Area: Over 675,000 sq km; 40th largest in the world
Slightly smaller than Texas
Population: Almost 54 million; 24th most in the world
People living with HIV/AIDS: 240,000; 25th most in the world
Name: Military authorities in Burma promote the name Myanmar instead
Diplomacy: The US and Burma do not have ambassadors to each other
Per capita income: $1400; 203/228 in the world
Source: CIA Factbook
When I e-mail the embassies, I have no idea what will come back. It is often an "address not found" or "mailbox full," but usually just nothing. So I was pleasantly surprised when I received this from Burma (I have edited only some of the spacing):
Dear Mr, Danielle,Different from the other embassies in that it does not include a recipe or even a specific dish, but a wealth of resources in the restaurants around. I had no idea there was so much Burmese cuisine in the DC area.
Thank you for interesting our Myanmar food recipes. We have four or five Myanmar restaurants around Washington DC. Here are the list and address –
Even though these are Myanmar restaurant, they tend to make the taste for local people.

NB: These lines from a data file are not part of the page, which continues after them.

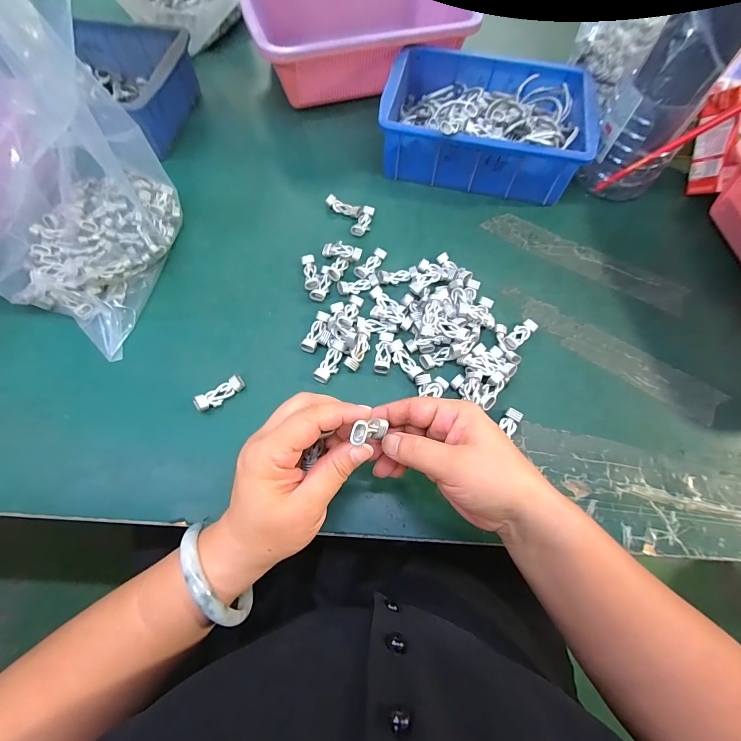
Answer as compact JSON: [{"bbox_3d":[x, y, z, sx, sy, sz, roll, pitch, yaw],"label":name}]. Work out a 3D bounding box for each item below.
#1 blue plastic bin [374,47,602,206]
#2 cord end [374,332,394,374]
[{"bbox_3d":[0.142,-0.314,0.461,0.235,0.077,0.169,13,66,4],"label":"blue plastic bin"},{"bbox_3d":[0.013,-0.018,0.357,0.015,0.007,0.044,8,66,1],"label":"cord end"}]

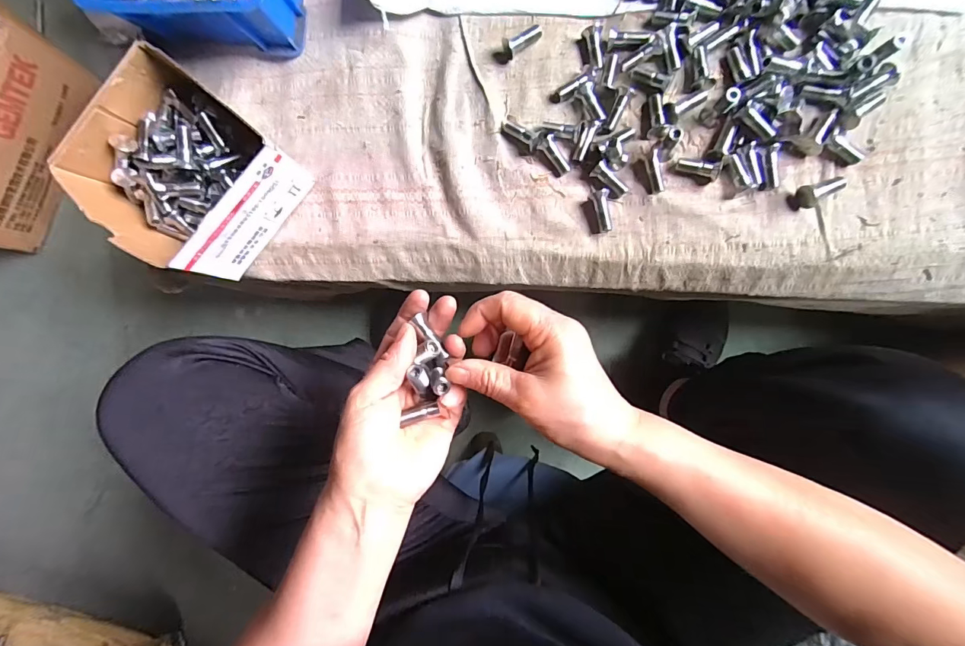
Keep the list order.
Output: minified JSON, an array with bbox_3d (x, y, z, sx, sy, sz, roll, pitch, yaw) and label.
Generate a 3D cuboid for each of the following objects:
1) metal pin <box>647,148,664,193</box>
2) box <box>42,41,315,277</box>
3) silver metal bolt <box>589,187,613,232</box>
[{"bbox_3d":[0.151,-0.132,0.370,0.011,0.009,0.036,-13,89,6],"label":"metal pin"},{"bbox_3d":[-0.261,-0.131,0.384,0.148,0.087,0.142,41,93,6],"label":"box"},{"bbox_3d":[0.106,-0.101,0.377,0.016,0.011,0.039,-5,90,6],"label":"silver metal bolt"}]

Try to go there and taste our food. You can also asked them about recipes.
1) Myanmar Restaurant
7810 Lee Hwy
Falls Church, VA 22042
2) Burma Restaurant
740 6th St NW
(between N G Pl & N H St)
Washington, DC 20001
3) Mandalay Restaurant & Café
930 Bonifant St, Silver Spring MD20910 38.994131 -77.024837
(Btwn Fenton St & Georgia Ave)
4) Burma Road
617 S Frederick Ave
Gaithersburg, MD 20877(301) 963-1429
5) Taste of Burma
126 Edds Lane
Sterling, VA 20165
Embassy of the Republic of the Union of Myanmar
2300 S St NW Washington DC, 20008
And yes, I was aware that they were also called Myanmar. I am using the Wikipedia list, however, and there it is under Burma.
I started looking up the restaurants on yelp and the general interwebs. There wasn't time to go to any of them before cooking, but I could see what people mentioned in the comments and what foods seemed universal. The first thing that caught my eye was Burmese Khao Suey. This is just one of many versions out there. However, many mentioned that this was the Indianized version of the Burmese dish. It was hard to tell what was authentic and what was just labeled "Burmese" the way we label "French" fries.
Then I found this recipe for Ohn-No-Kauk-Swe (Burmese Chicken Soup). It had similar ingredients to the Khao Suey, and at least this was from someone who said they lived in Burma. It was reverse engineered, and therefore perhaps lost something in translation, but it was supposed to taste like the real thing. I had my recipe!
Now...the ingredients. Some of them were a bit hard to find. Fish sauce. Chickpea flour. Coconut cream. I eventually found the first in Giant. In the comments, someone mentioned using hummus and corn starch for the chickpea flour, so I did that. I went to at least three stores looking for coconut cream. I found coconut water, coconut milk, coconut juice, coconut, coconut drink, and cream of coconut (sweetened version). No coconut cream. I decided to go with the milk, because Wikipedia told me that they were closely related. Recipe full of compromise.
On top of everything else, my parents and brothers were visiting! This seemed like a good meal to feed to a crowd, so it worked out. I doubled the recipe to accommodate everyone. I also had plenty of help. I started with the noodles and chicken while Kevin and Patrick handled the food processor.
|This was the closest I could find to "thin egg noodles."|
|Look at Patrick go!|
|Spelled differently than I am used to...|
|Tesla's new favorite place was under my mom's wheelchair.|
|Curie really likes small enclosed spaces.|
|Tesla wants to know why he can't join.|
|Kevin was slicing and dicing away.|
|Our solution for not being able to find the right lid.|
|Patrick wanted everyone to know how helpful he was.|
|Patrick even made us all try...something.|
|Super-full table, after adding all of the salad fixings.|
|Most of us didn't end up eating at the table.|
It didn't end up mattering, as everyone was pleased. The soup was delicious. It was full of rich flavor, and the ability to customize with the sides made everyone happy. Personally, I liked adding some lime, crushed red chilies, eggs, and a bit of fish sauce. Everyone had their own way.
My mother commented that it reminded her of Mrs. Grass's Noodle Soup, which I would have to agree. And since that was one of my favorites growing up, I can't complain.
The only change I would make is to add more chicken, but that may be a result of some of my substitutions. With the real ingredients, it would have been thicker, richer. Without that, it needed something to fill it out more. As it was, after a few rounds of leftovers, there was mostly just broth left because we had eaten all of the meat.
This dish definitely gets a high grade from me. So far I have been very lucky when cooking for other people. Will that continue? Only time will tell.
I plan to visit at least one of these restaurants, and perhaps try some more authentic Ohn-No-Kauk-Swe. This experience definitely makes me want to plan for this meal out soon.